Task instructions =
Begin your copy at the line with "something is worth" in the records below and end it at the line with "Pets are allowed", restating each line word for word; omit the pictures.

Records shown =
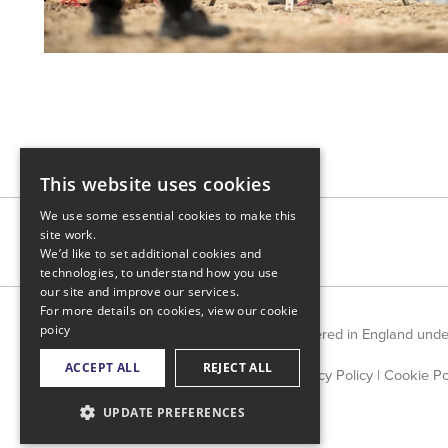
This website uses cookies
We use some essential cookies to make this
site work.
We’d like to set additional cookies and
technologies, to understand how you use
our site and improve our services.
For more details on cookies, view our
cookie
poicy
Countrywide Limited is registered in England und
ACCEPT ALL
REJECT ALL
Privacy Policy
|
Cookie Po
UPDATE PREFERENCES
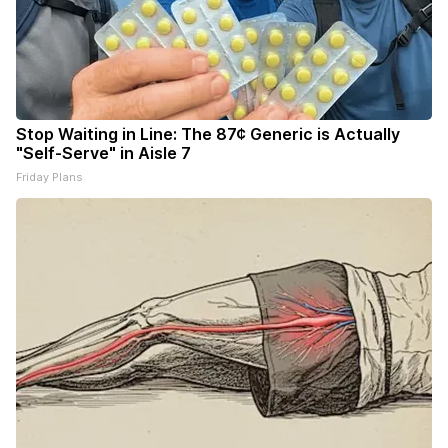
Stop Waiting in Line: The 87¢ Generic is Actually
"Self-Serve" in Aisle 7
Friday Plans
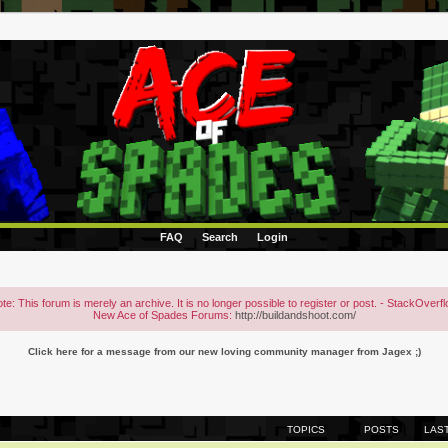
FAQ
Search
Login
te: This forum is merely an archive. It is no longer possible to register or post. - StackOverf
New Ace of Spades Forums:
http://buildandshoot.com/
Click here for a message from our new loving community manager from Jagex ;)
TOPICS
POSTS
LAS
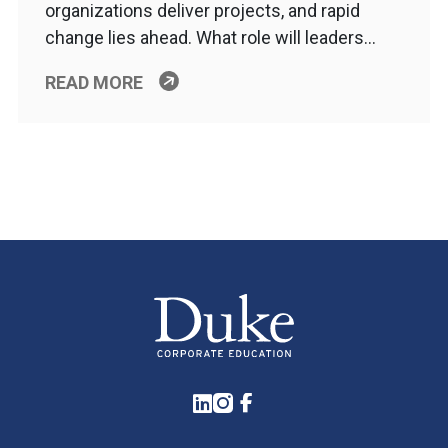
organizations deliver projects, and rapid
change lies ahead. What role will leaders…
READ MORE
LinkedIn
Instagram
Facebook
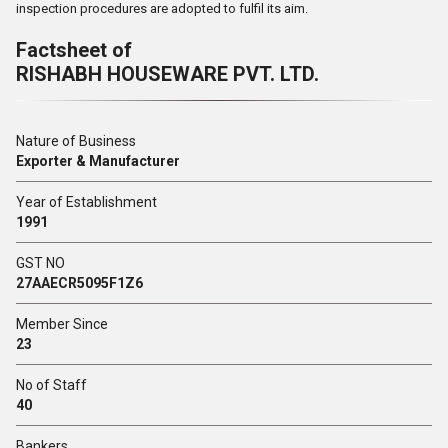
inspection procedures are adopted to fulfil its aim.
Factsheet of
RISHABH HOUSEWARE PVT. LTD.
Nature of Business
Exporter & Manufacturer
Year of Establishment
1991
GST NO
27AAECR5095F1Z6
Member Since
23
No of Staff
40
Bankers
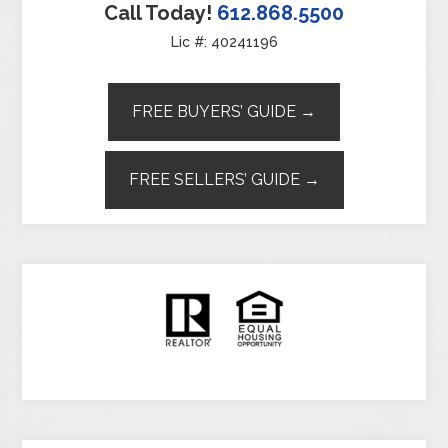
Call Today!
612.868.5500
Lic #: 40241196
FREE BUYERS’ GUIDE →
FREE SELLERS’ GUIDE →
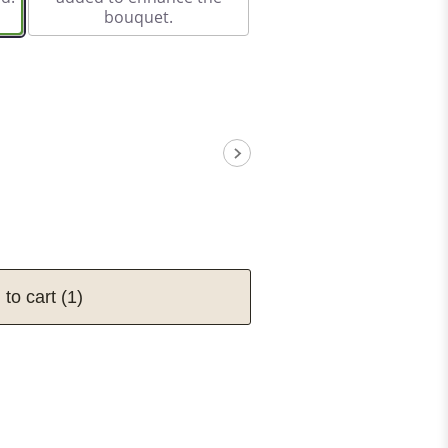
bouquet.
 to cart
(1)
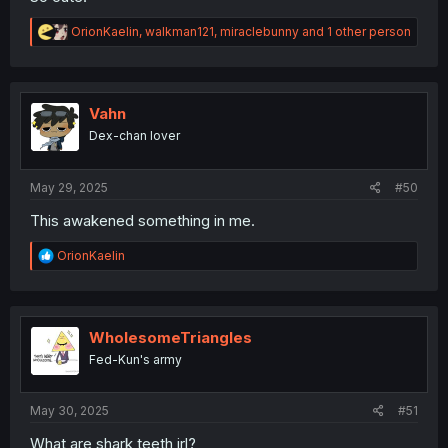
R
OrionKaelin
,
walkman121
,
miraclebunny
and 1 other person
e
a
c
t
i
Vahn
o
Dex-chan lover
n
s
:
May 29, 2025
#50
This awakened something in me.
R
OrionKaelin
e
a
c
t
i
WholesomeTriangles
o
Fed-Kun's army
n
s
:
May 30, 2025
#51
What are shark teeth irl?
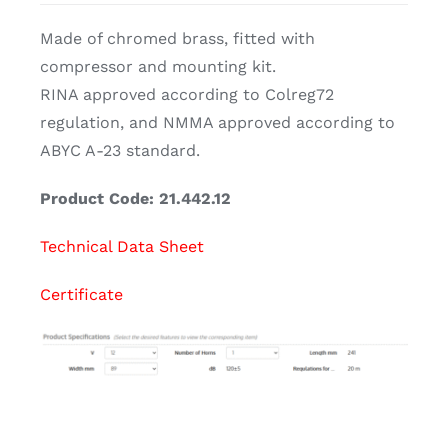
Made of chromed brass, fitted with
compressor and mounting kit.
RINA approved according to Colreg72
regulation, and NMMA approved according to
ABYC A-23 standard.
Product Code: 21.442.12
Technical Data Sheet
Certificate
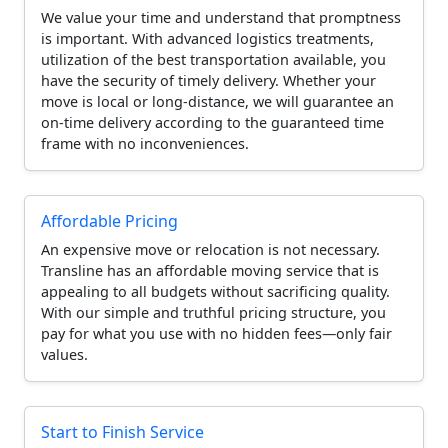
We value your time and understand that promptness
is important. With advanced logistics treatments,
utilization of the best transportation available, you
have the security of timely delivery. Whether your
move is local or long-distance, we will guarantee an
on-time delivery according to the guaranteed time
frame with no inconveniences.
Affordable Pricing
An expensive move or relocation is not necessary.
Transline has an affordable moving service that is
appealing to all budgets without sacrificing quality.
With our simple and truthful pricing structure, you
pay for what you use with no hidden fees—only fair
values.
Start to Finish Service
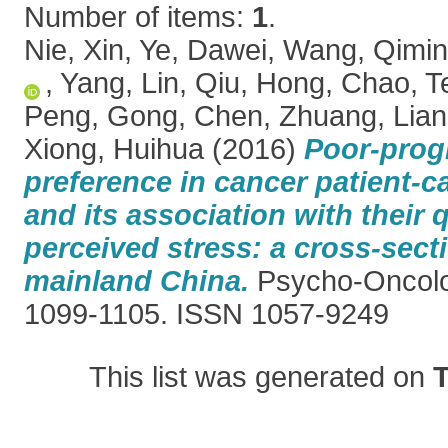
Number of items:
1
.
Nie, Xin
,
Ye, Dawei
,
Wang, Qimi
,
Yang, Lin
,
Qiu, Hong
,
Chao, T
Peng
,
Gong, Chen
,
Zhuang, Lia
Xiong, Huihua
(2016)
Poor-prog
preference in cancer patient-c
and its association with their q
perceived stress: a cross-sect
mainland China.
Psycho-Oncolog
1099-1105. ISSN 1057-9249
This list was generated on
T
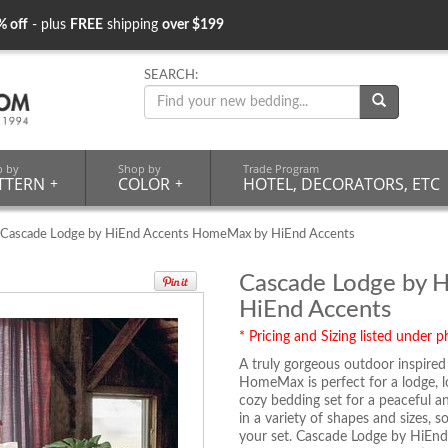
% off
- plus
FREE
shipping
over $199
SEARCH:
p by
Shop by
Trade Program
TTERN
+
COLOR
+
HOTEL, DECORATORS, ETC
 Cascade Lodge by HiEnd Accents HomeMax by HiEnd Accents
Cascade Lodge by 
HiEnd Accents
* Pricing and Sizing listed under ph
A truly gorgeous outdoor inspire
HomeMax is perfect for a lodge, l
cozy bedding set for a peaceful a
in a variety of shapes and sizes, 
your set. Cascade Lodge by HiEn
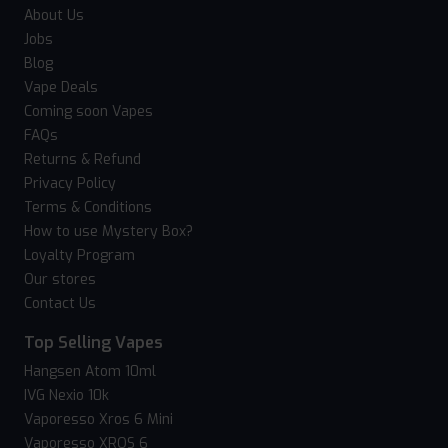
About Us
Jobs
Blog
Vape Deals
Coming soon Vapes
FAQs
Returns & Refund
Privacy Policy
Terms & Conditions
How to use Mystery Box?
Loyalty Program
Our stores
Contact Us
Top Selling Vapes
Hangsen Atom 10ml
IVG Nexio 10k
Vaporesso Xros 6 Mini
Vaporesso XROS 6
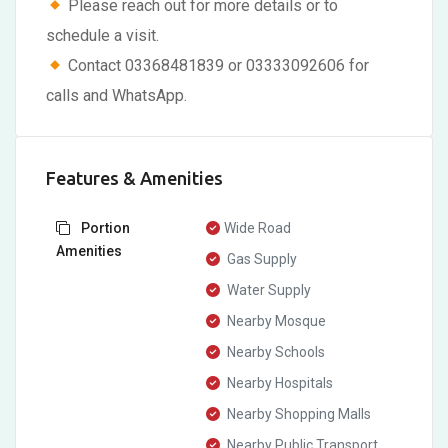
Please reach out for more details or to
schedule a visit.
Contact 03368481839 or 03333092606 for
calls and WhatsApp.
Features & Amenities
Portion
Wide Road
Amenities
Gas Supply
Water Supply
Nearby Mosque
Nearby Schools
Nearby Hospitals
Nearby Shopping Malls
Nearby Public Transport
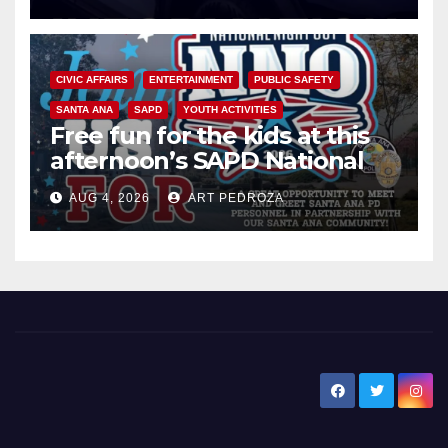
CIVIC AFFAIRS
ENTERTAINMENT
PUBLIC SAFETY
SANTA ANA
SAPD
YOUTH ACTIVITIES
Free fun for the kids at this
afternoon’s SAPD National
Night Out at Jerome Park
AUG 4, 2026
ART PEDROZA
New Santa Ana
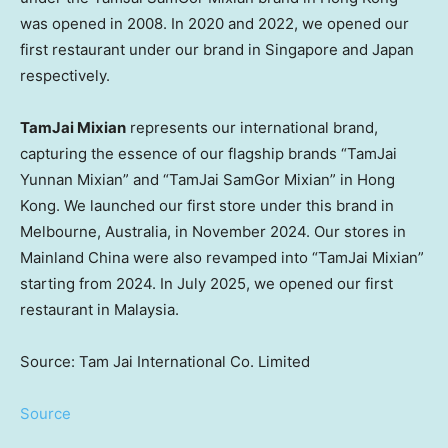
was opened in 2008. In 2020 and 2022, we opened our
first restaurant under our brand in Singapore and Japan
respectively.
TamJai Mixian
represents our international brand,
capturing the essence of our flagship brands “TamJai
Yunnan Mixian” and “TamJai SamGor Mixian” in Hong
Kong. We launched our first store under this brand in
Melbourne, Australia, in November 2024. Our stores in
Mainland China were also revamped into “TamJai Mixian”
starting from 2024. In July 2025, we opened our first
restaurant in Malaysia.
Source: Tam Jai International Co. Limited
Source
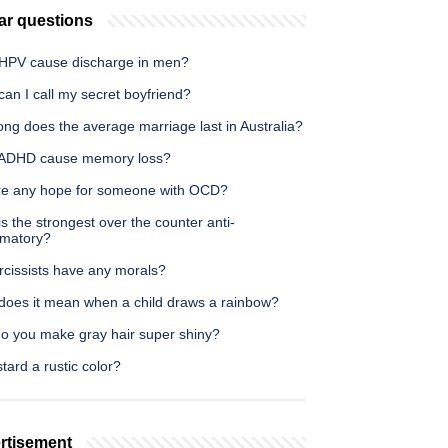
ar questions
HPV cause discharge in men?
an I call my secret boyfriend?
ng does the average marriage last in Australia?
ADHD cause memory loss?
ere any hope for someone with OCD?
s the strongest over the counter anti-
mmatory?
rcissists have any morals?
does it mean when a child draws a rainbow?
o you make gray hair super shiny?
tard a rustic color?
rtisement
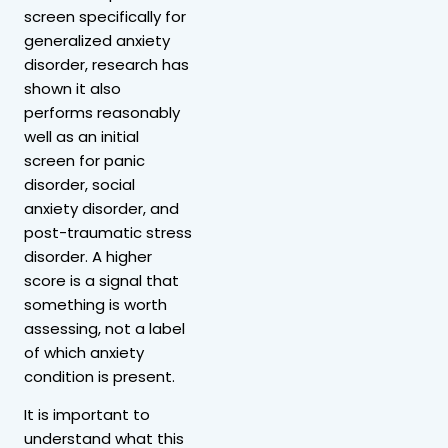
screen specifically for
generalized anxiety
disorder, research has
shown it also
performs reasonably
well as an initial
screen for panic
disorder, social
anxiety disorder, and
post-traumatic stress
disorder. A higher
score is a signal that
something is worth
assessing, not a label
of which anxiety
condition is present.
It is important to
understand what this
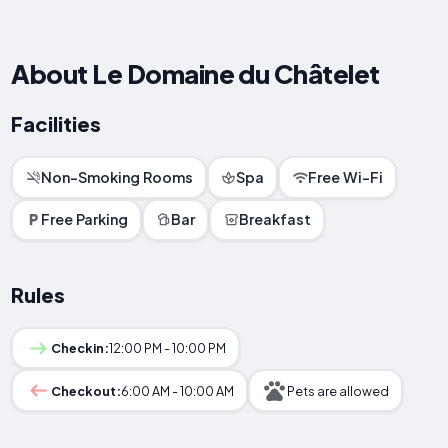
About Le Domaine du Châtelet
Facilities
Non-Smoking Rooms
Spa
Free Wi-Fi
Free Parking
Bar
Breakfast
Rules
Checkin:
12:00 PM - 10:00 PM
Checkout:
6:00 AM - 10:00 AM
Pets are allowed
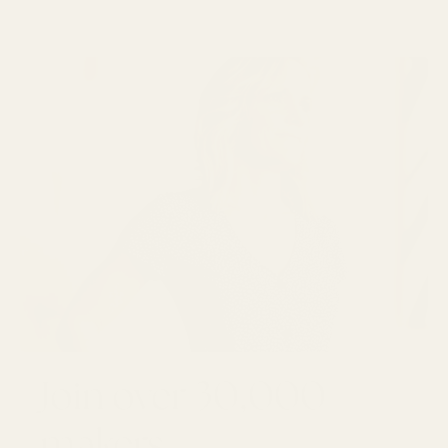
Join over 30,000
makers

Task result =
something is worth
assessing, not a label
of which anxiety
condition is present.
It is important to
understand what this
About Le Domaine du Châtelet
Facilities
Non-Smoking Rooms
Spa
Free Wi-Fi
Free Parking
Bar
Breakfast
Rules
Checkin:
12:00 PM - 10:00 PM
Checkout:
6:00 AM - 10:00 AM
Pets are allowed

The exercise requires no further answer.